Lost souls struggle to establish human connection in these short stories from Casimir (Many Happy Returns, 2017).
Casimir’s protagonists are adrift, many of them surviving on the edges of society, grieving. The book’s finale, its only sci-fi entry, epitomizes Casimir’s thematic interests: a nurse addicted to a futuristic memory-aiding device that keeps her sleepwalking through the night crosses paths with a lonely man hired to sabotage her clinic. Several stories prominently feature imagery of dollar bills passed to and from limos: Characters understand that money, class, and race profoundly shape their lives. The collection’s best two stories, “I Love You, Joe” and “Phantom Power,” both star characters navigating a strange new land. In one, whip-smart teenager Joe butts heads with teachers at his new school, where he’s the only black kid in his AP classes. Joe and his mother mourn the loss of his father and their old life back in Detroit. He eventually decides that getting into a prestigious college will fix things but starts to have doubts after realizing how clueless the adults in his life really are. In the other, a mob wife flees her husband and forges a new identity but never forgets that all things are temporary.
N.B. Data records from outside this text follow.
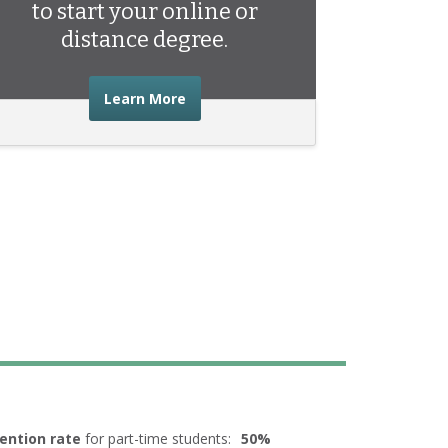
to start your online or
distance degree.
about the advice you need to start 
Learn More
ention rate
for part-time students:
50%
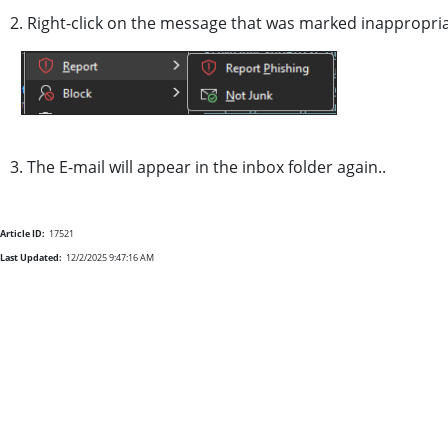
2. Right-click on the message that was marked inappropria
3. The E-mail will appear in the inbox folder again..
Article ID:
17521
Last Updated:
12/2/2025 9:47:16 AM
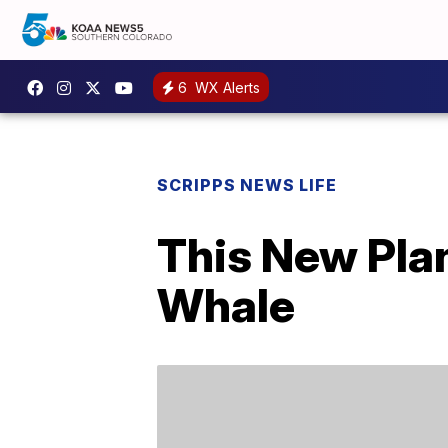
6
WX Alerts
SCRIPPS NEWS LIFE
This New Pla
Whale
Too often, these tales spend more time ruminating on the nature of relationships than developing the flesh and bones of those involved in them. In “Marvin’s Dilemma,” a man longs for his lost lover by remembering his mysterious scent, yet the lover himself remains an abstract figure. It’s no coincidence that “I Love You, Joe,” the collection’s standout, is also its only first-person piece. A far less self-consciously “writerly” style means that Joe’s relationships, challenges, and intelligence shine. Contrast Joe’s observation that his new home contains “Appliances that were solid and working and rusted out but only at the bottom, so you had to kneel and use a flashlight to tell,” with the line from title story “Children of the Night”: “Hard and distant, the full moon floats like glass in the pines, making tight circles of the black needles in the trees.”
An ambitious collection whose relatable characters are too often obscured by a remote style.